Co-payments continue to be a financial barrier to accessing lifesaving medication. They result in deaths, lead to more hospitalisations, waste money and should be axed, according to Dr Tim Woodruff, a specialist physician working in private practice who is President of the Doctors Reform Society and Chair of the Australian Health Care Reform Alliance.
Tim Woodruff writes:
Prescription co-payments are imposed by the Federal Government for subsidised drugs. Australians pay $1.6 billion a year in co-payments. Why do we continue to have financial barriers to accessing these drugs?
Co-payments are $7.30 or $30 per prescription for Pensioners and Health Care Card Holders, or the remainder respectively. Scotland, Wales, and Northern Ireland abolished prescription co-payments in 2011. New Zealand has just abolished co-payments in July 2023.
Purpose of co-payments
Co-payments in general are designed to reduce inappropriate use and to generate income.
Some also believe that without co-payments the consumer will not value the product appropriately. In terms of medical care that sad view of human nature would appear to contradict my reality of many gifts and thanks from my bulk billed patients. Humans value good service. They value prescriptions which help.
Determining appropriate use of prescription drugs is the task of the prescriber, not the patient. Arguments for co-payments to reduce inappropriate use are nonsense.
Co-payments are taxes, levied on those unfortunate enough to need prescription drugs. People do not choose illnesses. One must ask if the purpose of co-payments is therefore also to punish the sick?
Health and social impacts
Prescription drugs are approved for listing on the PBS because they have been shown to save lives and/or reduce severity of illnesses.
However, multiple studies show a reduction in use of medication with introduction or increase in co-payments. Repeated surveys over decades have reported that patients delay or do not fill prescriptions because of costs. Half a million people delayed or did not fill a prescription in 2021 according the Australian Bureau of Statistics Patient Experience Survey. The largest effects are in those living in areas of low socio-economic status, the elderly, those with long term health conditions, and females.
There are widespread reports from doctors that their patients are reducing the dose or taking the drug every second day to save money.
It is well established that mortality and morbidity correlate with income, socioeconomic status, and postcode.
Access to healthcare probably accounts for 20 percent of the differences in life expectancy in first world countries. Socio-economic status accounts for most of the rest.

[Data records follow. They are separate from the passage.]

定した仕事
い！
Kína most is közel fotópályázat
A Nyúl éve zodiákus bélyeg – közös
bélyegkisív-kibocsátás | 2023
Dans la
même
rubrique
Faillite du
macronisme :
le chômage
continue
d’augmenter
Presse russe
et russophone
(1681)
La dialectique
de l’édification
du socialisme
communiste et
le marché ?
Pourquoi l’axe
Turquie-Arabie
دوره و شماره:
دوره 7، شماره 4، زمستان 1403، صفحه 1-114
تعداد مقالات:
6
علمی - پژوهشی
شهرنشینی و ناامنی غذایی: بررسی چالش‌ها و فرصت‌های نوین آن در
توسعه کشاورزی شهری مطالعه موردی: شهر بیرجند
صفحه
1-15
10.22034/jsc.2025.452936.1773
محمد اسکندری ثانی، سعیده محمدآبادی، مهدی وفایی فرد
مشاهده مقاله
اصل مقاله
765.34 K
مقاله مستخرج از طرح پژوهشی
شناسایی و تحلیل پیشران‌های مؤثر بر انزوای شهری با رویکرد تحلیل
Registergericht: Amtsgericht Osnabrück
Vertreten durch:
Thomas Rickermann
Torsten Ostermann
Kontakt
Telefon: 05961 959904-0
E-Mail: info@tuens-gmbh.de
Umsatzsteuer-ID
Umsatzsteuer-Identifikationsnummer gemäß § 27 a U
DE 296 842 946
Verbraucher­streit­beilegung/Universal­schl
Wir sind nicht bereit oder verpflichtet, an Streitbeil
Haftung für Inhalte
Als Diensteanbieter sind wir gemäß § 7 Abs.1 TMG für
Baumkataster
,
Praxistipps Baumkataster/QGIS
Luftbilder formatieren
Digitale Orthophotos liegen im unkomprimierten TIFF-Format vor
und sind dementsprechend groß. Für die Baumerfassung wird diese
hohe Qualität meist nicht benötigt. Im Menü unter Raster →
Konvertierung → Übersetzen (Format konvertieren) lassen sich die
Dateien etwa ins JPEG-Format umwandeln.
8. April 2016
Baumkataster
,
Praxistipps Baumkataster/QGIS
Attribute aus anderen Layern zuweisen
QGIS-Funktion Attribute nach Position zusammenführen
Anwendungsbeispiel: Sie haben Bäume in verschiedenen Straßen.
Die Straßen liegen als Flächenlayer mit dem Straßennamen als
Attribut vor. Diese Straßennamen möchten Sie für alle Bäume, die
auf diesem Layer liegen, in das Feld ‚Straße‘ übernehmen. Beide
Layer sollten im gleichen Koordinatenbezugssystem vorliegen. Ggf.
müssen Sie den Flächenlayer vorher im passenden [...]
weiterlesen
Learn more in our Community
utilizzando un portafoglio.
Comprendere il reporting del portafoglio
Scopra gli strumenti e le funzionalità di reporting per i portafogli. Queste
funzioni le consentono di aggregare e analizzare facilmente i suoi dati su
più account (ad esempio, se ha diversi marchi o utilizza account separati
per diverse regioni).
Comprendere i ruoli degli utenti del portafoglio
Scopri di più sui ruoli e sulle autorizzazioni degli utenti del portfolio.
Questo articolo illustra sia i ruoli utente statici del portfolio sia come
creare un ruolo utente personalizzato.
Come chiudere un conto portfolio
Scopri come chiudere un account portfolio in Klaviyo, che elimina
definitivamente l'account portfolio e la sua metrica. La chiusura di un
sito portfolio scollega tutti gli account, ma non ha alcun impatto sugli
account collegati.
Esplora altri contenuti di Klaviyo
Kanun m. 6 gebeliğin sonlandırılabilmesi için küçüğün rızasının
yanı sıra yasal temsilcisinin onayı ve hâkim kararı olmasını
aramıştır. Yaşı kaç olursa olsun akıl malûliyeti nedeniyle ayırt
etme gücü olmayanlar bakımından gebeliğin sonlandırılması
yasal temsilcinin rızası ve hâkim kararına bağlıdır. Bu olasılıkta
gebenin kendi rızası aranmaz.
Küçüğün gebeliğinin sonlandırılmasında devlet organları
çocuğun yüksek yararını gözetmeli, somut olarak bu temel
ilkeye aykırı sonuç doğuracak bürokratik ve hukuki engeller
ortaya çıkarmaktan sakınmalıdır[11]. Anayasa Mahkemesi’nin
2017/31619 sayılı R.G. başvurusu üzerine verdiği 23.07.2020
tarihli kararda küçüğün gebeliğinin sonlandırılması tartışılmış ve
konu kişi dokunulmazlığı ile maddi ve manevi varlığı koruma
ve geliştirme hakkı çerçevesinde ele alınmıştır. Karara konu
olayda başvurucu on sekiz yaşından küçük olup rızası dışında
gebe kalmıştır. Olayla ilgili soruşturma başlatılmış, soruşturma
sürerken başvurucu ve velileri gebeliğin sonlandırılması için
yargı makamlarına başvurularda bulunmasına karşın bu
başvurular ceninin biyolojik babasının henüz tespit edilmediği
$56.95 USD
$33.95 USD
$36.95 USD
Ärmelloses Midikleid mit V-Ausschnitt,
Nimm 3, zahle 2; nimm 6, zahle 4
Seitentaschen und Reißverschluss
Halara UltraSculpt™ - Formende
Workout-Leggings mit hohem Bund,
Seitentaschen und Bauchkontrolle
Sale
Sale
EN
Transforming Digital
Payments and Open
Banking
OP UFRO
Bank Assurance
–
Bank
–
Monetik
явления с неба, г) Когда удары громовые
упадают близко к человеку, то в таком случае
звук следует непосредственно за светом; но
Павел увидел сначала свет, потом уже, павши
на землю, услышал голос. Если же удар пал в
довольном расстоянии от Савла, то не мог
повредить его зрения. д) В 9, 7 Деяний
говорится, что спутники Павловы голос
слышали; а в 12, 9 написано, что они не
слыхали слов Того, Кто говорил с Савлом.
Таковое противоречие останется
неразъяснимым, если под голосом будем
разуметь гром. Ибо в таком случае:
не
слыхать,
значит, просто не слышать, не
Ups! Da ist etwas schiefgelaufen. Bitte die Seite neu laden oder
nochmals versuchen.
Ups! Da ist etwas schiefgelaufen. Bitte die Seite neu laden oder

Cost barriers are either met by decreased usage of life saving drugs or forcing the most vulnerable to pay co-payments and forgo spending on other basics in their lives which contribute to improved socio-economic status.
Studies of the direct effect of prescription co-payments on health show, for example, improved compliance with taking heart medication if drugs are free, increased adverse events after the introduction of co-payments, and most recently a study in New Zealand showed decreased hospitalisation rates across a variety of medical conditions following the removal of co-payments for a selected group.
An inflation adjusted figure from the Australian Institute of Health and Welfare 2012 data indicates that the day cost of a public hospital admission in 2013 is $1,300.
The Grattan Institute estimates there are 750,000 potentially preventable hospital admissions adding up to three million unnecessary days in hospital per year. Most of these are due to inadequate primary healthcare which includes financial barriers to access as well as adverse socio-economic factors.
The Government would only have to see a reduction of 185,0000 admissions across Australia to have easily saved the estimated $1.2 billion cost of abolishing all co-payments.
Whilst the causes of these preventable admissions are multiple, medication compliance is likely to be a significant part of the problem. Improving compliance by abolishing co-payments will save money and reduce the net cost. It might even be budget neutral.
Thus, we have both an ethical and an economic argument for abolishing co-payments.
Current policy initiatives
The current Federal Government has done well with respect to reducing cost barriers to accessing prescription drugs. It implemented a reduction in the general co-payment from $42 to $30 in January.
It has since taken on one of the most powerful lobby groups in Australia, the Pharmacy Guild, by extending prescription lengths from the usual month to two months. This halves the cost to patients for many drugs.
It has supported the concept of increased prescribing by pharmacists for some specific limited conditions, thus saving patients the challenge of finding and paying for an appointment to get a prescription. These changes combined will lead to a decrease in revenue from patients from $1.6 billion to about $1.2 billion.
It has maintained safety nets so that over a year there is a limit to how much one pays per prescription. But just because a safety net kicks in after a patient had spent $262 or $1,563 (different depending on Health Care Card) on drugs for the year, this might not happen until May or October. It doesn’t help the budget in March or January.
More should be done. The Federal Government updated its National Medicines Policy in February this year. The stated aims of the policy include that: All Australians have fair, timely, reliable, and affordable access to high-quality medicines and medicines services.
It’s time to align actual policy with the above.
Co-payments continue to be a financial barrier to accessing lifesaving medication. Co-payments kill, lead to more hospitalisations, and waste money. It’s time to axe killer co-payments.